InfiniteWalk: Deep Network Embeddings as Laplacian Embeddings with a Nonlinearity

Sudhanshu Chanpuriya, Cameron Musco

被引用 25 次

摘要

The skip-gram model for learning word embeddings [21] has been widely popular, and DeepWalk [25] , among other methods, has extended the model to learning node representations from networks. Recent work of Qiu et al. [26] provides a closed-form expression for the DeepWalk objective, obviating the need for sampling for small datasets and improving accuracy. In these methods, the "window size" T within which words or nodes are considered to co-occur is a key hyperparameter. We study the objective in the T → ∞ limit, which allows us to simplify the expression from [26] . We prove that this limiting objective corresponds to factoring a simple transformation of the pseudoinverse of the graph Laplacian, linking DeepWalk to extensive prior work in spectral graph embeddings.
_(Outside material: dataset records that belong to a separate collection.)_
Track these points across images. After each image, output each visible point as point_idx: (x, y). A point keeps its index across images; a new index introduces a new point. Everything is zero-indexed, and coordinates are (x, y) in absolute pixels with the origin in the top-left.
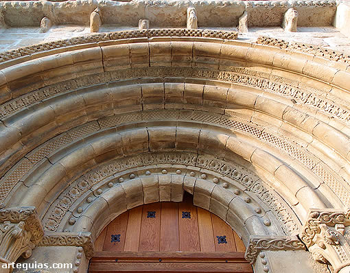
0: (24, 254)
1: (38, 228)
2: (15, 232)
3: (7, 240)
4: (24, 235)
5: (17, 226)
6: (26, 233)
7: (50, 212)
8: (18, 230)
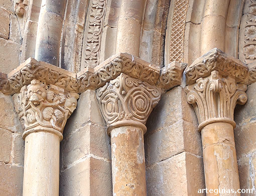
0: (238, 101)
1: (236, 67)
2: (213, 86)
3: (210, 98)
4: (225, 83)
5: (211, 78)
6: (225, 80)
7: (242, 37)
8: (214, 82)
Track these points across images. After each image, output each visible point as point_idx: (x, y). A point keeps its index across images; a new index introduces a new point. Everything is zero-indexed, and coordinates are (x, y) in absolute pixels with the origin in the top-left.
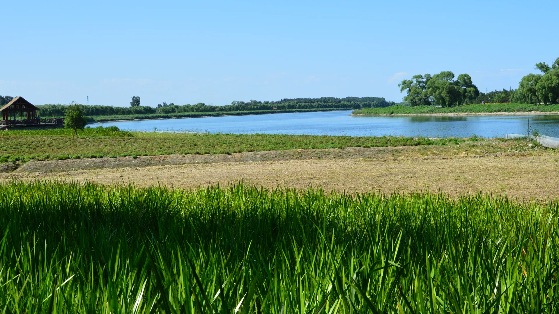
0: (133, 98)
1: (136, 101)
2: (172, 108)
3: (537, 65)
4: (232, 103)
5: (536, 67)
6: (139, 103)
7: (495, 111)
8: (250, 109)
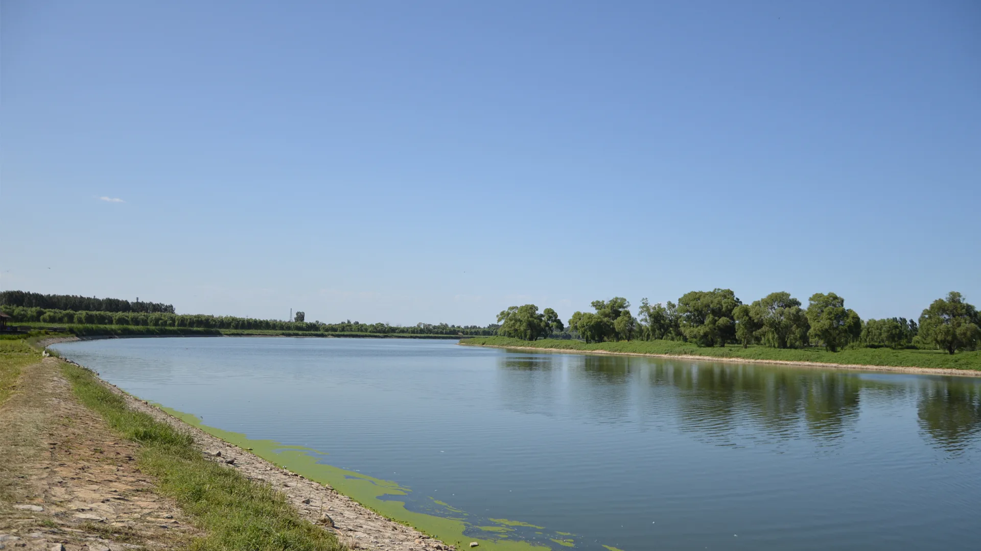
0: (297, 314)
1: (300, 317)
2: (343, 326)
3: (593, 303)
4: (418, 325)
5: (591, 305)
6: (304, 319)
7: (548, 348)
8: (437, 333)
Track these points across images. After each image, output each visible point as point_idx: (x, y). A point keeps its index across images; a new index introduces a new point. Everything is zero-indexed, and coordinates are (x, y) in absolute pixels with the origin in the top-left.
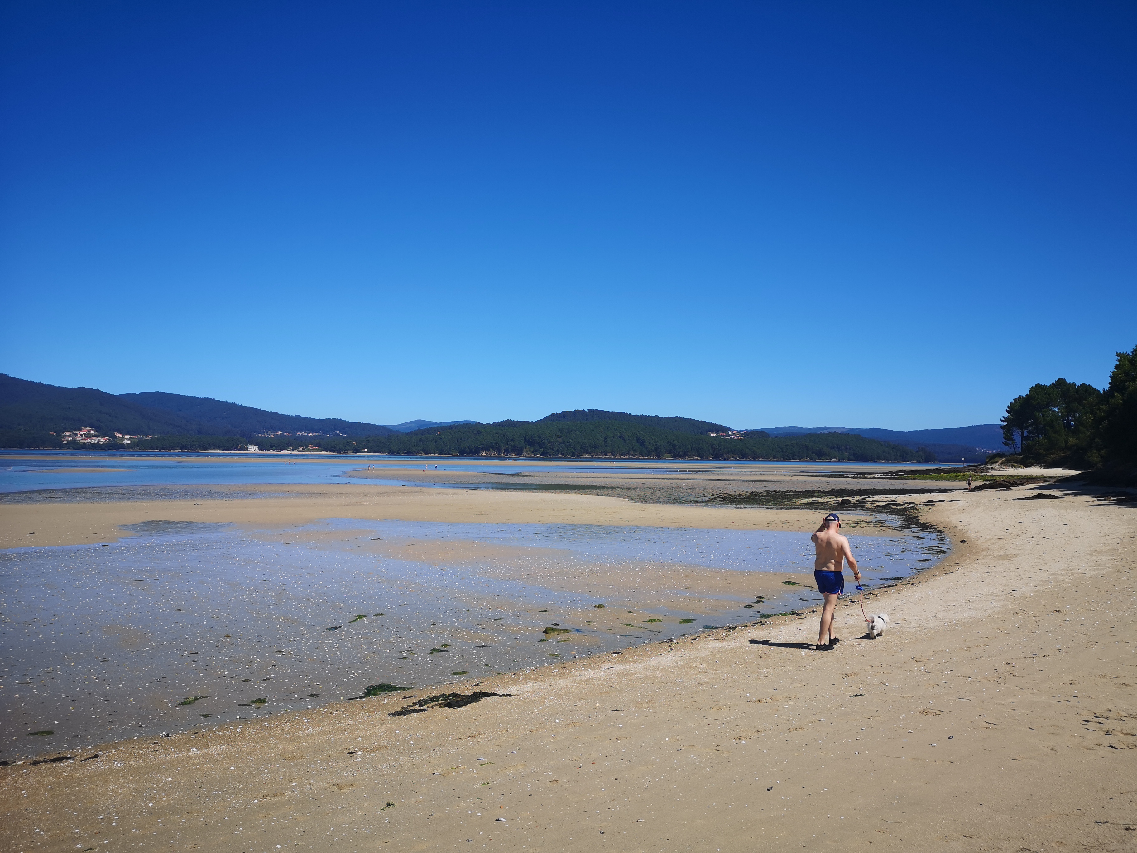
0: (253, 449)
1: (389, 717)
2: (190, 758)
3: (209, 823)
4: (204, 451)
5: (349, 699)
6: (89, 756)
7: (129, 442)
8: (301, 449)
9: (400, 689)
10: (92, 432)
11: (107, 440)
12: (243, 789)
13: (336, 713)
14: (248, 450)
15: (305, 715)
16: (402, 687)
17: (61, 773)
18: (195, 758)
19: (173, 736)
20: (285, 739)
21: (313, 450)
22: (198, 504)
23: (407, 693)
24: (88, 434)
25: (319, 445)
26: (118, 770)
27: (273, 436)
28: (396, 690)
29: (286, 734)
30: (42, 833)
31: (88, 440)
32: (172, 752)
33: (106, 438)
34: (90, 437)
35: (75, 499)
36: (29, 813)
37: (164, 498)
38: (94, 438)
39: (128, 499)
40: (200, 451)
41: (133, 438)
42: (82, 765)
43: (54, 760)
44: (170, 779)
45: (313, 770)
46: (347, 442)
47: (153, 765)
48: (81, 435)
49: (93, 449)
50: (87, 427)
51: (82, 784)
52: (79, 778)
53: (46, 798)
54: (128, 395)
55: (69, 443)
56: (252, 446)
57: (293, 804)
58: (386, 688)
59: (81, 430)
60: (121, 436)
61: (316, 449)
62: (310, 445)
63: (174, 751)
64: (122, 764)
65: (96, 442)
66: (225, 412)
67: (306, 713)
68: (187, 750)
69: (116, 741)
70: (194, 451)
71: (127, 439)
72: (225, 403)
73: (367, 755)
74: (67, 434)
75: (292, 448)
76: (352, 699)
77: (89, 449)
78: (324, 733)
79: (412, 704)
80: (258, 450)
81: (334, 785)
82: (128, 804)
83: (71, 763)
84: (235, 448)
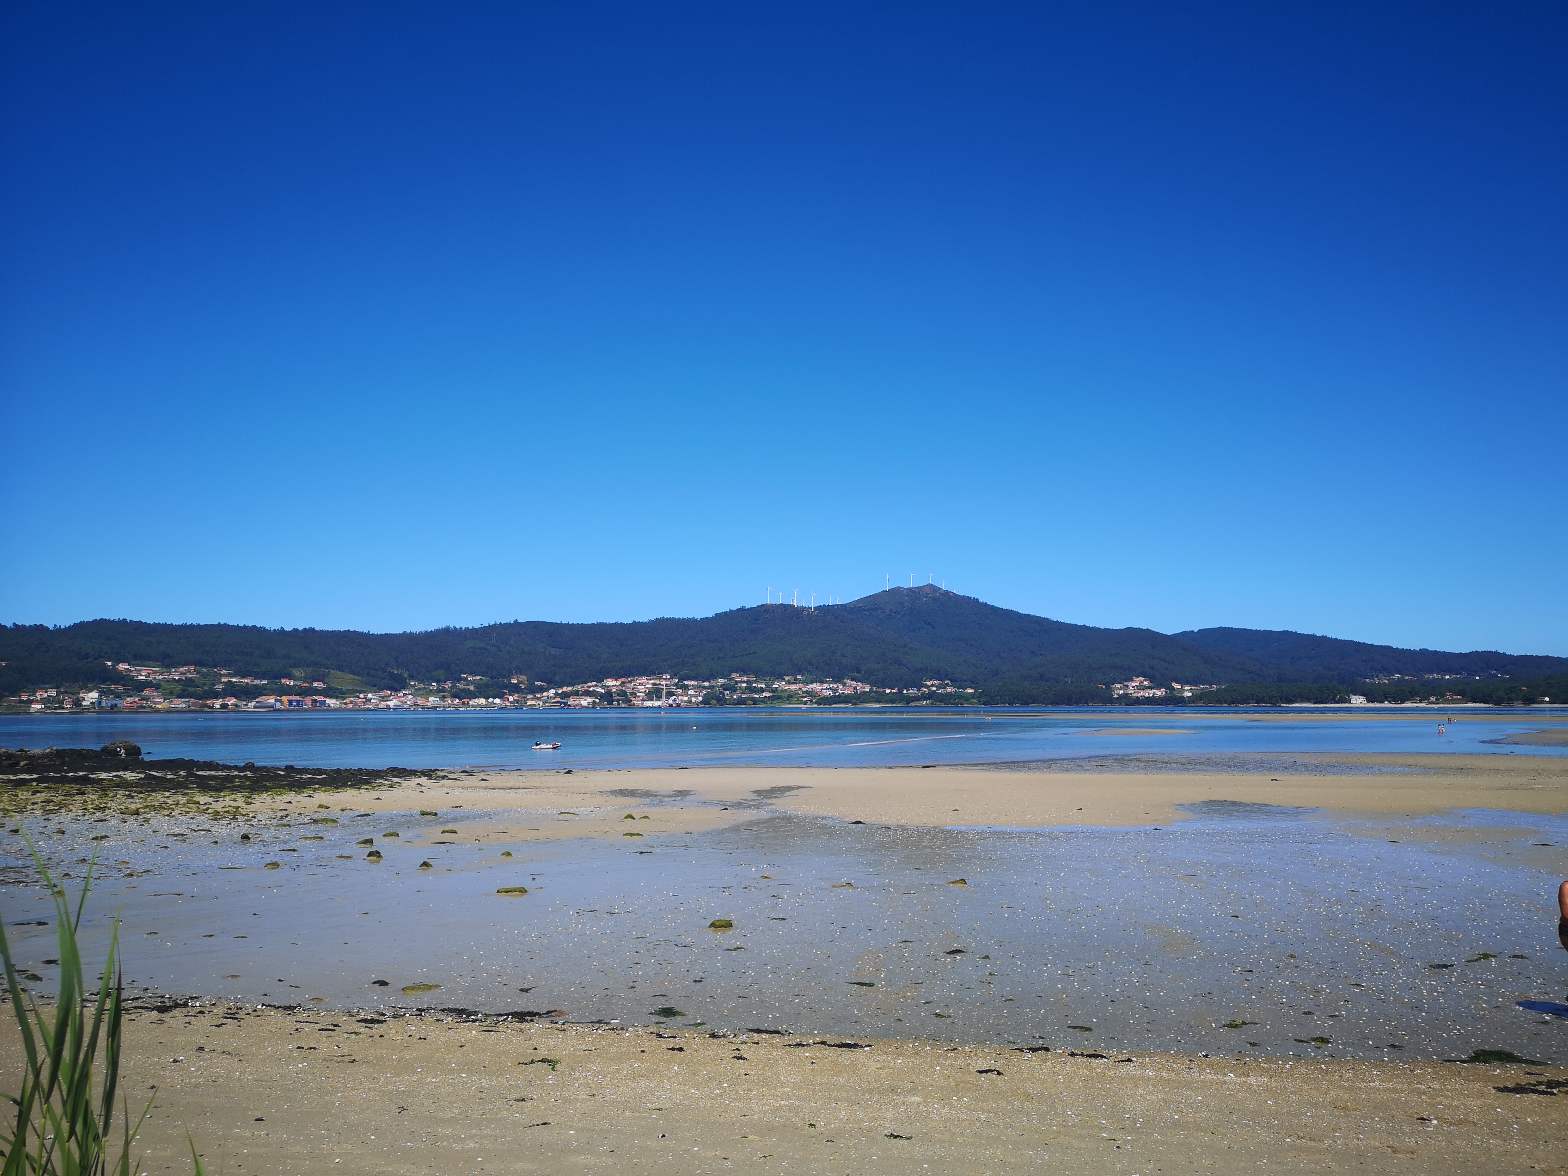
0: (1358, 701)
1: (1494, 1091)
2: (1225, 1082)
3: (1232, 1147)
4: (1287, 705)
5: (1445, 1061)
6: (1124, 1059)
7: (1190, 694)
8: (1433, 699)
9: (1526, 1062)
10: (1145, 683)
11: (1164, 693)
12: (1277, 1125)
13: (1419, 1071)
14: (1350, 703)
15: (1376, 1067)
16: (1530, 1061)
17: (1095, 1069)
18: (1231, 1084)
19: (1212, 1058)
20: (1341, 1087)
21: (1453, 701)
22: (1276, 780)
23: (1533, 1069)
24: (1141, 686)
25: (1463, 693)
26: (1149, 1079)
27: (1387, 682)
28: (1520, 1062)
29: (1343, 1081)
30: (1073, 1116)
31: (1142, 693)
32: (1207, 1073)
33: (1162, 690)
34: (1143, 690)
35: (1127, 769)
36: (1064, 1096)
37: (1234, 770)
38: (1148, 691)
39: (1188, 770)
40: (1282, 705)
41: (1195, 689)
42: (1115, 1066)
43: (1090, 1056)
44: (1200, 1098)
45: (1367, 1125)
46: (1512, 687)
47: (1185, 1081)
48: (1133, 687)
49: (1148, 705)
50: (1138, 676)
51: (1113, 1083)
52: (1110, 1077)
53: (1080, 1088)
54: (1185, 633)
55: (1121, 697)
56: (1356, 697)
57: (1331, 1153)
58: (1504, 1057)
59: (1132, 680)
60: (1180, 687)
61: (1459, 699)
62: (1448, 694)
63: (1210, 1072)
64: (1154, 1073)
65: (1151, 695)
66: (1313, 650)
67: (1379, 1063)
68: (1224, 1074)
69: (1152, 1051)
70: (1274, 705)
71: (1187, 690)
72: (1312, 637)
73: (1445, 1127)
74: (1117, 686)
75: (1418, 699)
76: (1449, 1061)
77: (1144, 704)
78: (1395, 1090)
79: (1535, 1083)
80: (1366, 702)
81: (1388, 1147)
82: (1154, 1111)
83: (1105, 1062)
84: (1331, 700)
Further, we show that by applying a simple nonlinear entrywise transformation to this pseudoinverse, we recover a good approximation of the finite-T objective and embeddings that are competitive with those from DeepWalk and other skip-gram methods in multilabel classification. Surprisingly, we find that even simple binary thresholding of the Laplacian pseudoinverse is often competitive, suggesting that the core advancement of recent methods is a nonlinearity on top of the classical spectral embedding approach. CCS CONCEPTS • Information systems → Data mining; • Computing methodologies → Dimensionality reduction and manifold learning.